Required work
Please give the entries again in full and exactly, without any picture.

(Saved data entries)
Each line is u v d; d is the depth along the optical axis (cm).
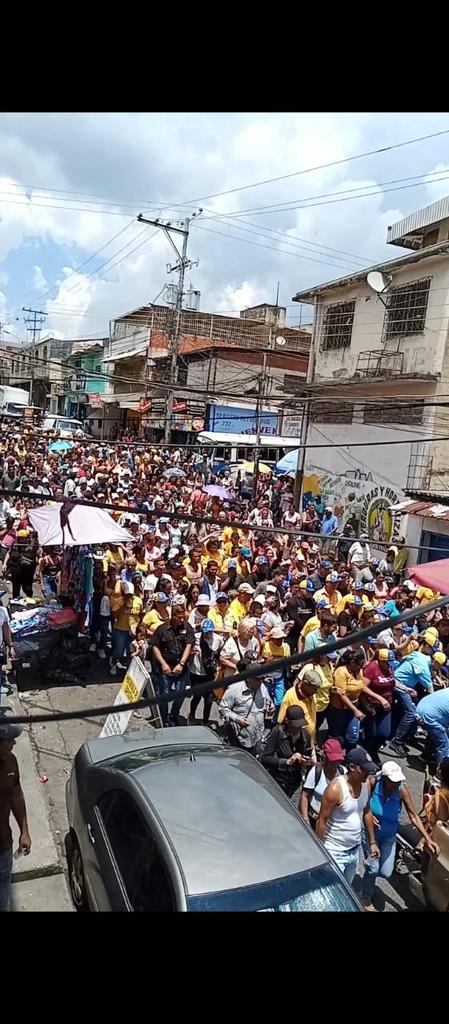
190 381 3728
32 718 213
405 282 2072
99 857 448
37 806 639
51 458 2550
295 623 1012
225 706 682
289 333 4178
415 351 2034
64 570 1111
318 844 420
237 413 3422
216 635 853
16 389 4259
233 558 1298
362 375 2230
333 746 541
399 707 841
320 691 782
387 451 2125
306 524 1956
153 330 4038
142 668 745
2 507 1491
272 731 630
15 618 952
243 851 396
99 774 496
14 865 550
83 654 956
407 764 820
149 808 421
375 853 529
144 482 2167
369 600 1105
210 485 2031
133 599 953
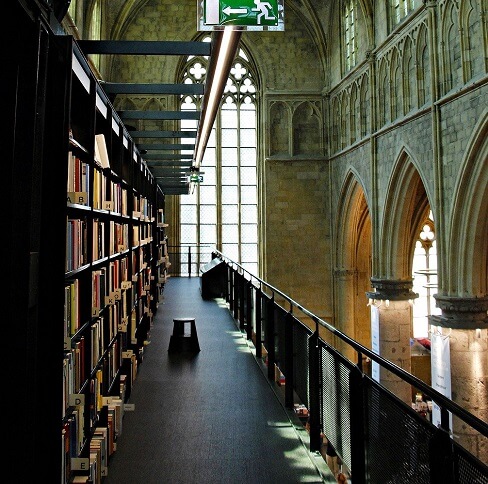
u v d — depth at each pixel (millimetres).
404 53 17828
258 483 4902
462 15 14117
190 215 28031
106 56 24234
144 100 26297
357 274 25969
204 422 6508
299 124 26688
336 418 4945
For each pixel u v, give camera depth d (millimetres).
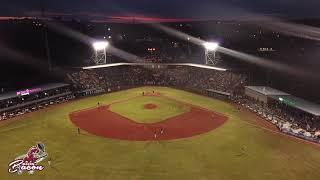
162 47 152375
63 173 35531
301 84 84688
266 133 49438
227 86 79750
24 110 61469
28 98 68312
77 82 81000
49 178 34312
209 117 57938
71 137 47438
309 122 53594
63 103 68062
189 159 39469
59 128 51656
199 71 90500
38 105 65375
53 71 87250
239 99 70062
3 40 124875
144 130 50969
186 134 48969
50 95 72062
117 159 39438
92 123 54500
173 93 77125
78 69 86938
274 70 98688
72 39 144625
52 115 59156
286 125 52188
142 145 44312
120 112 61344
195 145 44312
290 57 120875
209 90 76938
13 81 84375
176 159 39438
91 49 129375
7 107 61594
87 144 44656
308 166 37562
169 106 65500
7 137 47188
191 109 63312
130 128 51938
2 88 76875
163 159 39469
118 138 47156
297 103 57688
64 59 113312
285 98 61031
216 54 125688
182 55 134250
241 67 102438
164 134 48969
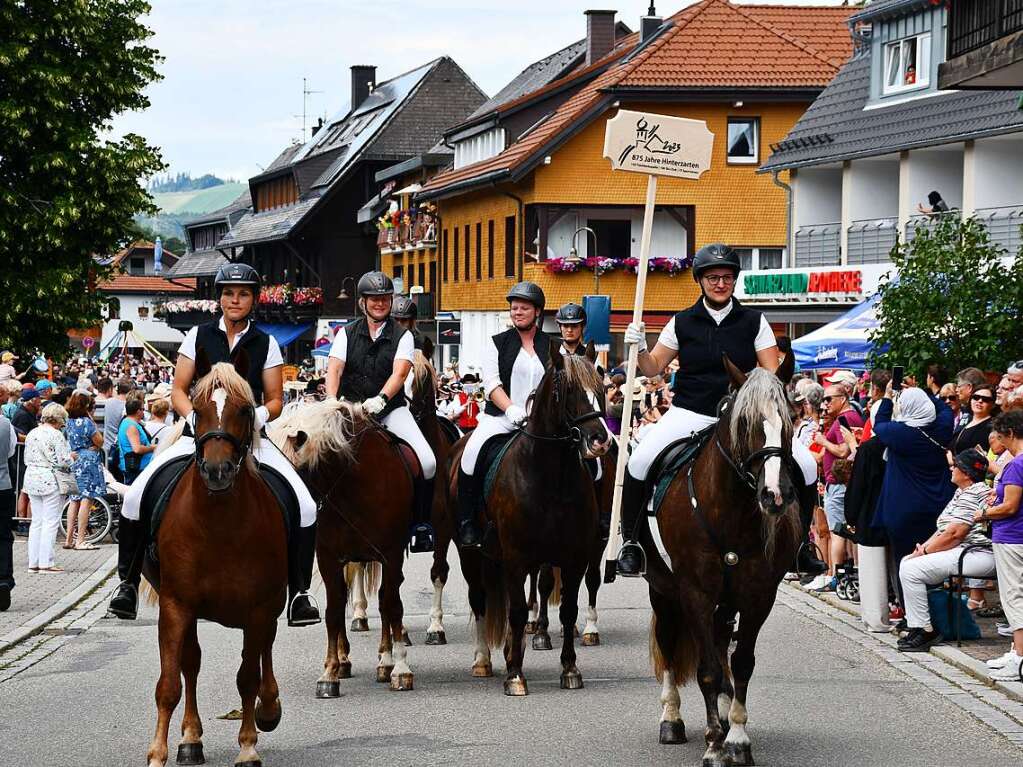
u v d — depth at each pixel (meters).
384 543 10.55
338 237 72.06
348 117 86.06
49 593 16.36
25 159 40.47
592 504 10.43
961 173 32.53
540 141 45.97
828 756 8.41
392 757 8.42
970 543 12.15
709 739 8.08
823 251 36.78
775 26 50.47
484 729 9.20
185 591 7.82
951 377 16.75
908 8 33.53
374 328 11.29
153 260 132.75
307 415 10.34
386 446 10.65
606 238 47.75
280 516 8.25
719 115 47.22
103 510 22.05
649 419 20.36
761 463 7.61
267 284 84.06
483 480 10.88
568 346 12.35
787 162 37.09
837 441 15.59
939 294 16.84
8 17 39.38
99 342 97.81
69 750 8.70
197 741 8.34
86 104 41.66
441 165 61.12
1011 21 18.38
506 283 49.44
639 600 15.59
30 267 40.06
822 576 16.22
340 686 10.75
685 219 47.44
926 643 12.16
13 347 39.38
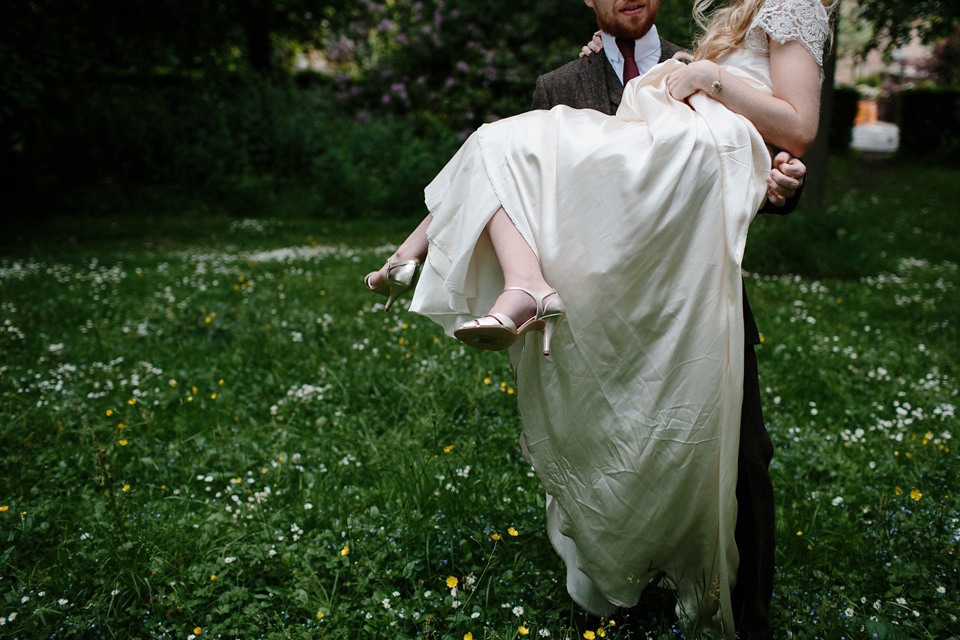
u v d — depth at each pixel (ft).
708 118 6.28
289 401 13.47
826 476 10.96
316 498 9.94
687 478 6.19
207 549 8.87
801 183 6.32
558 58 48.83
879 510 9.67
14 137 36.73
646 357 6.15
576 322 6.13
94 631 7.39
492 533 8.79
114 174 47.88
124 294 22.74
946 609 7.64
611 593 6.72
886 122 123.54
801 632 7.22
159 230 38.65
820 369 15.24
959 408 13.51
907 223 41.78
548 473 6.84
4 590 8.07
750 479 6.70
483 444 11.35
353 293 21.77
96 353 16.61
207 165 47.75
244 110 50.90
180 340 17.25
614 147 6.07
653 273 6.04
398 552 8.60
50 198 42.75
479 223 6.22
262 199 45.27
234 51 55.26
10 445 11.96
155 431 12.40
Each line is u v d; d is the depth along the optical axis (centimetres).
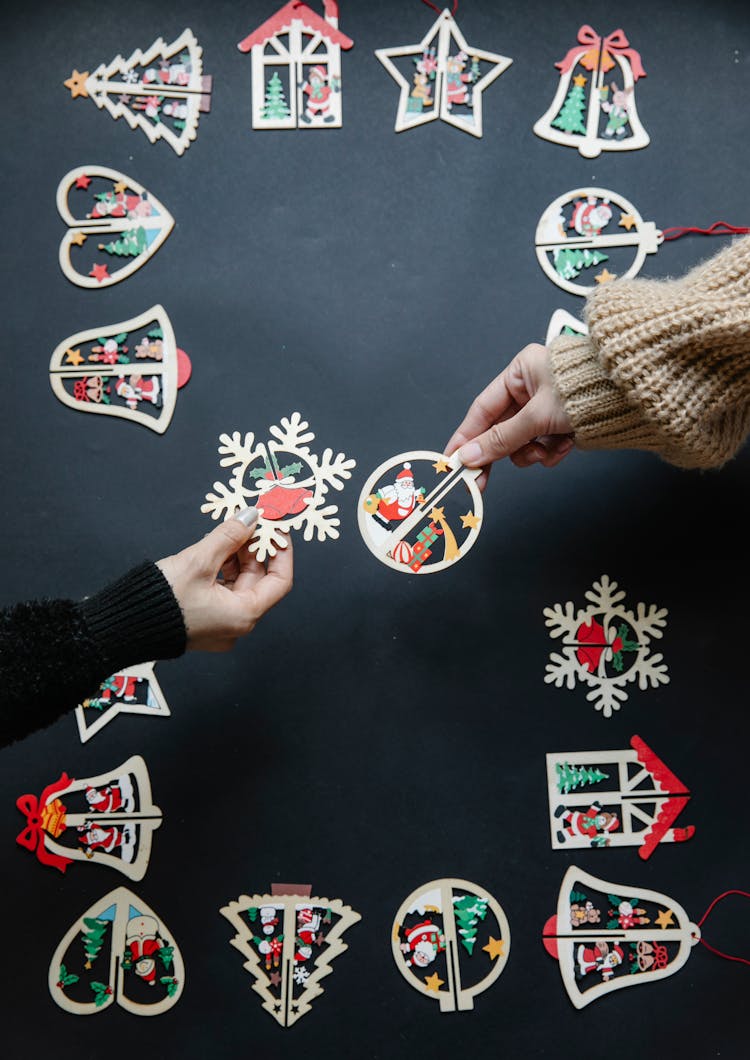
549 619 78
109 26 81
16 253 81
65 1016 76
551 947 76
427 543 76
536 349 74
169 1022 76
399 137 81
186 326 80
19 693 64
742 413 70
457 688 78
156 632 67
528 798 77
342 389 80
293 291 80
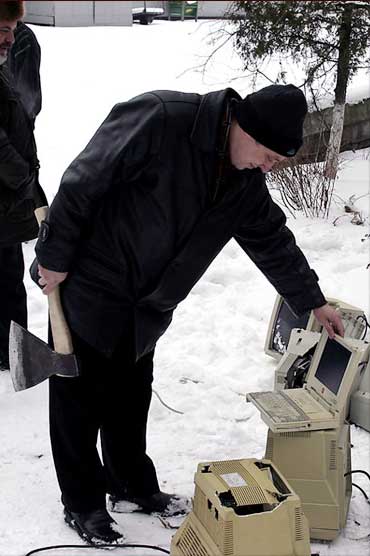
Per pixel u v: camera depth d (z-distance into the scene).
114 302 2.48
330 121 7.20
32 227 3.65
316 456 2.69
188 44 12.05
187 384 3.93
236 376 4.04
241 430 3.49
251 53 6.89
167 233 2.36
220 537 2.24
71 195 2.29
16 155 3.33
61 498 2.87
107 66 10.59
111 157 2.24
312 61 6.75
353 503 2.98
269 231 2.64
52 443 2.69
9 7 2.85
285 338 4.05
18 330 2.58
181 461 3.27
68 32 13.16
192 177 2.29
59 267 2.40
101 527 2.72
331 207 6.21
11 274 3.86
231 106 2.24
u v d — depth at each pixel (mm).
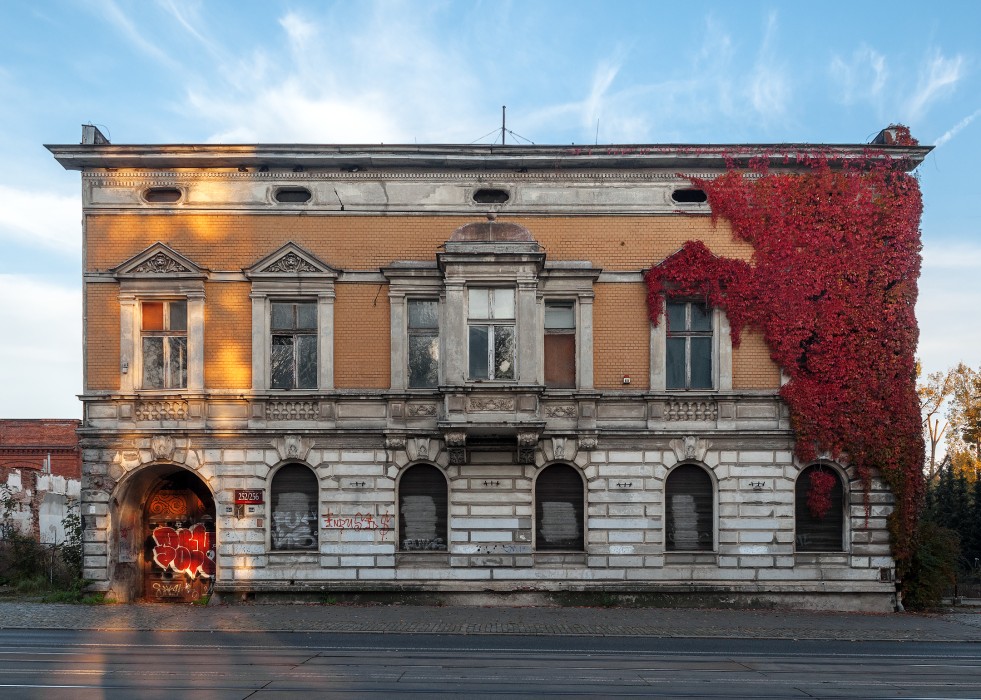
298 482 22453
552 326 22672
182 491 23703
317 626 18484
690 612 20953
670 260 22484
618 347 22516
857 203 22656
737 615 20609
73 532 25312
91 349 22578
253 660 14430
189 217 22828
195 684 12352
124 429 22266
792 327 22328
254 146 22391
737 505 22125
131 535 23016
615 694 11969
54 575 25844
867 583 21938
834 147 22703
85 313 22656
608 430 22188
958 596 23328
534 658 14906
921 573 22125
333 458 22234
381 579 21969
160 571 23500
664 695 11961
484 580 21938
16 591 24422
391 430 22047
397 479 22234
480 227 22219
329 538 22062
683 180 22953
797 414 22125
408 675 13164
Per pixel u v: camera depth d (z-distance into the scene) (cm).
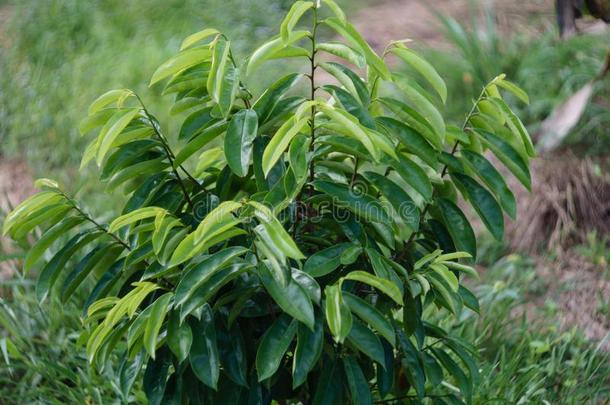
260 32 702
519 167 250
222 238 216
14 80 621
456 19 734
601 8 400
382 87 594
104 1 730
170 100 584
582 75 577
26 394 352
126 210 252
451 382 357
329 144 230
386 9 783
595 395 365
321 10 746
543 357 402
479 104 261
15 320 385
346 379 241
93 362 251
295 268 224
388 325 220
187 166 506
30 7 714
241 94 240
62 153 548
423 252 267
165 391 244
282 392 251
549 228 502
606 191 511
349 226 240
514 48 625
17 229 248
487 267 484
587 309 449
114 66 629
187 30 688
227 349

Response
Each line is u v d; d is the depth along the optical axis (cm).
190 381 3728
32 718 213
405 282 2072
99 857 448
37 806 639
51 458 2550
295 623 1012
225 706 682
289 333 4178
415 351 2034
64 570 1111
318 844 420
237 413 3422
216 635 853
16 389 4259
233 558 1298
362 375 2230
333 746 541
399 707 841
320 691 782
387 451 2125
306 524 1956
153 330 4038
142 668 745
2 507 1491
272 731 630
15 618 952
243 851 396
99 774 496
14 865 550
83 654 956
407 764 820
149 808 421
375 853 529
144 482 2167
369 600 1105
210 485 2031
133 599 953
u v d — depth at each pixel (millimetres).
404 53 17828
258 483 4902
462 15 14117
190 215 28031
106 56 24234
144 100 26297
357 274 25969
204 422 6508
299 124 26688
336 418 4945
For each pixel u v, give camera depth d (millimetres).
162 47 152375
63 173 35531
301 84 84688
266 133 49438
227 86 79750
24 110 61469
28 98 68312
77 82 81000
49 178 34312
209 117 57938
71 137 47438
309 122 53594
63 103 68062
189 159 39469
59 128 51656
199 71 90500
38 105 65375
53 71 87250
239 99 70062
3 40 124875
144 130 50969
186 134 48969
50 95 72062
117 159 39438
92 123 54500
173 93 77125
78 69 86938
274 70 98688
72 39 144625
52 115 59156
286 125 52188
142 145 44312
120 112 61344
195 145 44312
290 57 120875
209 90 76938
13 81 84375
176 159 39438
91 49 129375
7 107 61594
87 144 44656
308 166 37562
169 106 65500
7 137 47188
191 109 63312
130 128 51938
2 88 76875
163 159 39469
118 138 47156
297 103 57688
64 59 113312
285 98 61031
216 54 125688
182 55 134250
241 67 102438
164 134 48969
u v d — depth at each pixel (meters).
384 543 10.55
338 237 72.06
348 117 86.06
49 593 16.36
25 159 40.47
592 504 10.43
961 173 32.53
540 141 45.97
828 756 8.41
392 757 8.42
970 543 12.15
709 739 8.08
823 251 36.78
775 26 50.47
484 729 9.20
185 591 7.82
951 377 16.75
908 8 33.53
374 328 11.29
153 260 132.75
307 415 10.34
386 446 10.65
606 238 47.75
280 516 8.25
719 115 47.22
103 510 22.05
649 419 20.36
761 463 7.61
267 284 84.06
483 480 10.88
568 346 12.35
787 162 37.09
837 441 15.59
939 294 16.84
8 17 39.38
99 342 97.81
69 750 8.70
197 741 8.34
86 104 41.66
441 165 61.12
1011 21 18.38
506 283 49.44
639 600 15.59
30 267 40.06
822 576 16.22
340 686 10.75
685 219 47.44
926 643 12.16
13 347 39.38
u v d — depth at each pixel (ft).
708 118 6.28
289 401 13.47
826 476 10.96
316 498 9.94
687 478 6.19
207 549 8.87
801 183 6.32
558 58 48.83
879 510 9.67
14 137 36.73
646 357 6.15
576 322 6.13
94 631 7.39
492 533 8.79
114 174 47.88
124 294 22.74
946 609 7.64
611 593 6.72
886 122 123.54
801 632 7.22
159 230 38.65
820 369 15.24
959 408 13.51
907 223 41.78
548 473 6.84
4 590 8.07
750 479 6.70
483 444 11.35
353 293 21.77
96 353 16.61
207 165 47.75
244 110 50.90
180 340 17.25
614 147 6.07
653 273 6.04
398 552 8.60
50 198 42.75
479 223 6.22
262 199 45.27
234 51 55.26
10 445 11.96
155 431 12.40
Each line is u v d; d is the depth along the optical axis (centimetres).
549 619 78
109 26 81
16 253 81
65 1016 76
551 947 76
427 543 76
536 349 74
169 1022 76
399 137 81
186 326 80
19 693 64
742 413 70
457 688 78
156 632 67
528 798 77
342 389 80
293 291 80
Per pixel u v: camera depth d (z-distance into the scene).
114 302 2.48
330 121 7.20
32 227 3.65
316 456 2.69
188 44 12.05
187 384 3.93
236 376 4.04
241 430 3.49
251 53 6.89
167 233 2.36
220 537 2.24
71 195 2.29
16 155 3.33
61 498 2.87
107 66 10.59
111 157 2.24
312 61 6.75
353 503 2.98
269 231 2.64
52 443 2.69
9 7 2.85
285 338 4.05
18 330 2.58
181 461 3.27
68 32 13.16
192 177 2.29
59 267 2.40
101 527 2.72
331 207 6.21
11 274 3.86
231 106 2.24
u v d — depth at each pixel (mm).
298 482 22453
552 326 22672
182 491 23703
317 626 18484
690 612 20953
670 260 22484
618 347 22516
857 203 22656
737 615 20609
73 532 25312
91 349 22578
253 660 14430
189 217 22828
195 684 12352
124 429 22266
792 327 22328
254 146 22391
737 505 22125
131 535 23016
615 694 11969
54 575 25844
867 583 21938
834 147 22703
85 313 22656
608 430 22188
958 596 23328
534 658 14906
921 573 22125
333 458 22234
381 579 21969
160 571 23500
664 695 11961
484 580 21938
16 591 24422
391 430 22047
397 479 22234
480 227 22219
329 538 22062
683 180 22953
797 414 22125
408 675 13164
Per pixel u v: camera depth d (z-distance into the scene) (cm).
260 32 702
519 167 250
222 238 216
14 80 621
456 19 734
601 8 400
382 87 594
104 1 730
170 100 584
582 75 577
26 394 352
126 210 252
451 382 357
329 144 230
386 9 783
595 395 365
321 10 746
543 357 402
479 104 261
15 320 385
346 379 241
93 362 251
295 268 224
388 325 220
187 166 506
30 7 714
241 94 240
62 153 548
423 252 267
165 391 244
282 392 251
549 228 502
606 191 511
349 226 240
514 48 625
17 229 248
487 267 484
587 309 449
114 66 629
187 30 688
227 349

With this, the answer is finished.